Vu la procédure suivante :
Procédure contentieuse antérieure :
M. A... C... a demandé au tribunal administratif de Lyon d'annuler la décision du 4 février 2016 par laquelle la directrice générale de l'Office national des anciens combattants et victimes de guerre (ONACVG) a refusé de lui attribuer l'allocation de reconnaissance instituée par l'article 6 de la loi n° 2005-158 du 23 février 2005 en faveur des anciens membres des formations supplétives et assimilées, d'enjoindre à l'ONACVG de lui verser cette allocation, de condamner l'ONACVG à lui verser la somme de 5 000 euros en réparation de ses préjudices et de mettre à la charge de cet office une somme de 1 500 euros en application de l'article L. 761-1 du code de justice administrative.
- - -
CONSIGNES:
a) Relevez toutes les demandes que M. A... C... a adressées au tribunal administratif de Lyon dans l'extrait sur la procédure contentieuse.
b) Recopiez mot pour mot le passage de l'extrait sur la procédure contentieuse qui commence par « Vu la procédure » et se termine par « de justice administrative. ».
Les lignes placées plus bas ne sont pas nécessaires pour ce travail.

DONNÉES DISPONIBLES:
- - -
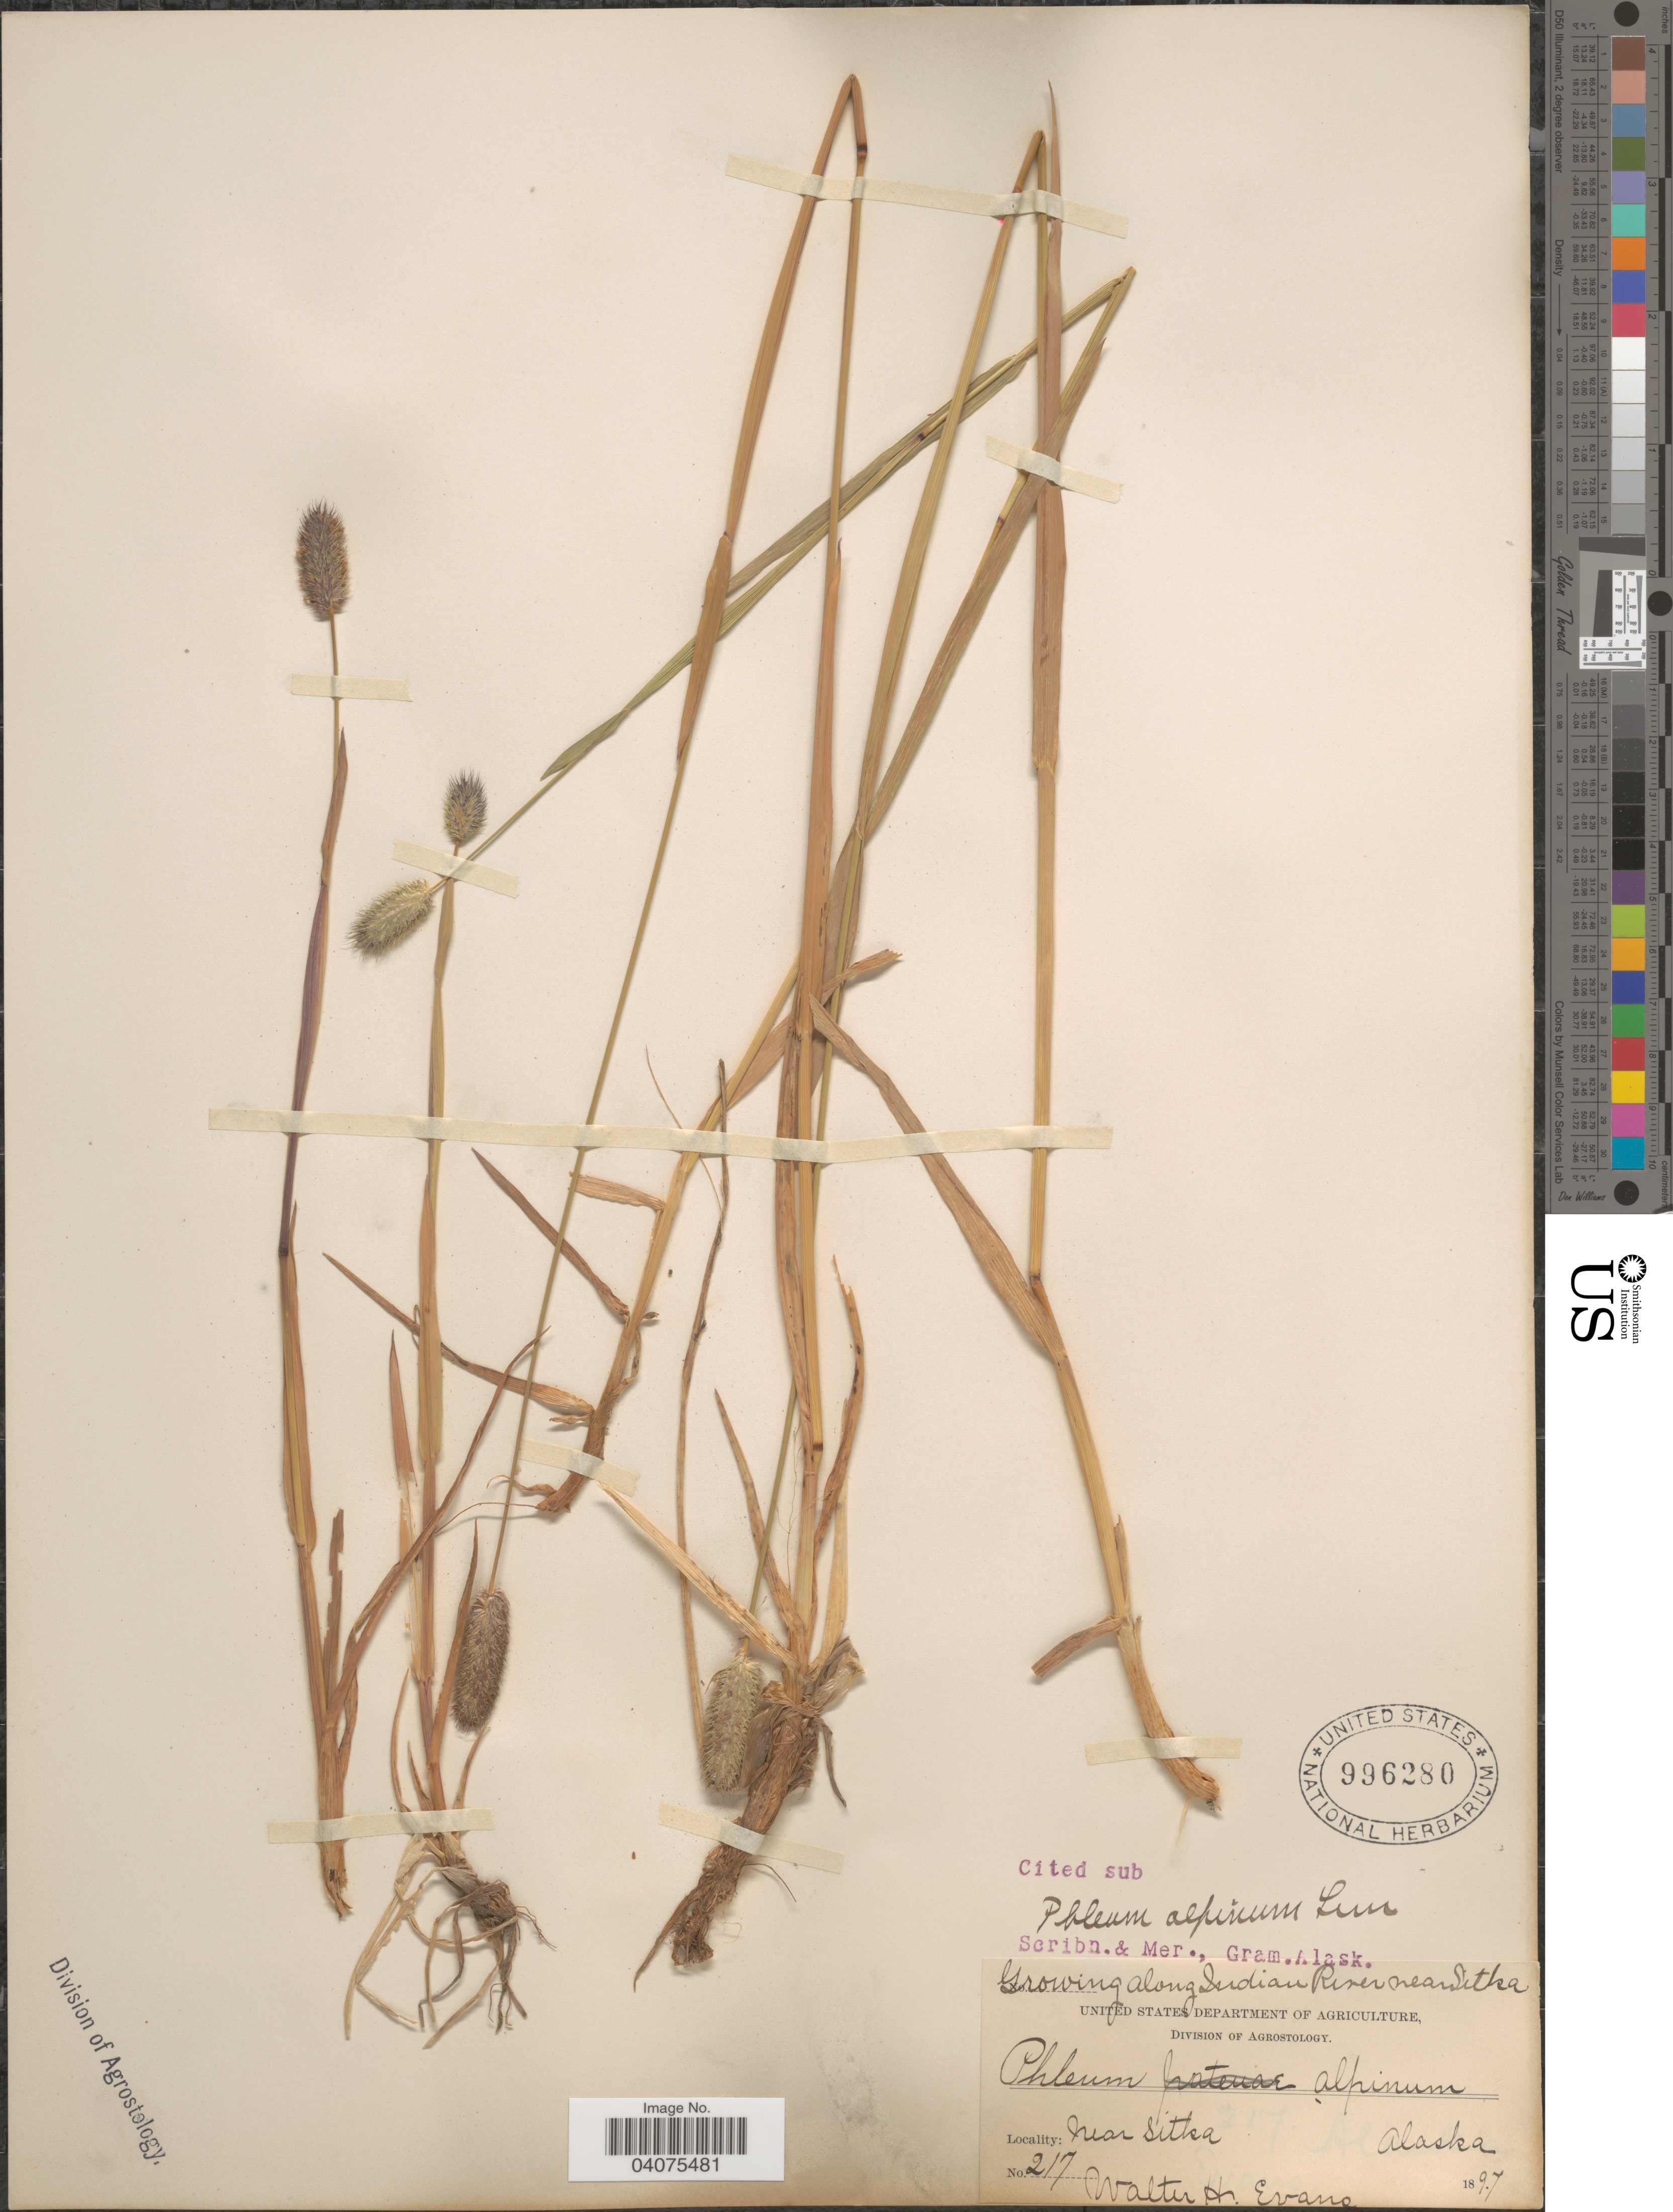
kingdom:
- - -
RÉPONSES AUX CONSIGNES:
a)
- Annuler la décision du 4 février 2016 par laquelle la directrice générale de l'ONACVG a refusé de lui attribuer l'allocation de reconnaissance.
- Enjoindre à l'ONACVG de lui verser cette allocation.
- Condamner l'ONACVG à lui verser la somme de 5 000 euros en réparation de ses préjudices.
- Mettre à la charge de l'ONACVG une somme de 1 500 euros en application de l'article L. 761-1 du code de justice administrative.

b)
Vu la procédure suivante :
Procédure contentieuse antérieure :
M. A... C... a demandé au tribunal administratif de Lyon d'annuler la décision du 4 février 2016 par laquelle la directrice générale de l'Office national des anciens combattants et victimes de guerre (ONACVG) a refusé de lui attribuer l'allocation de reconnaissance instituée par l'article 6 de la loi n° 2005-158 du 23 février 2005 en faveur des anciens membres des formations supplétives et assimilées, d'enjoindre à l'ONACVG de lui verser cette allocation, de condamner l'ONACVG à lui verser la somme de 5 000 euros en réparation de ses préjudices et de mettre à la charge de cet office une somme de 1 500 euros en application de l'article L. 761-1 du code de justice administrative.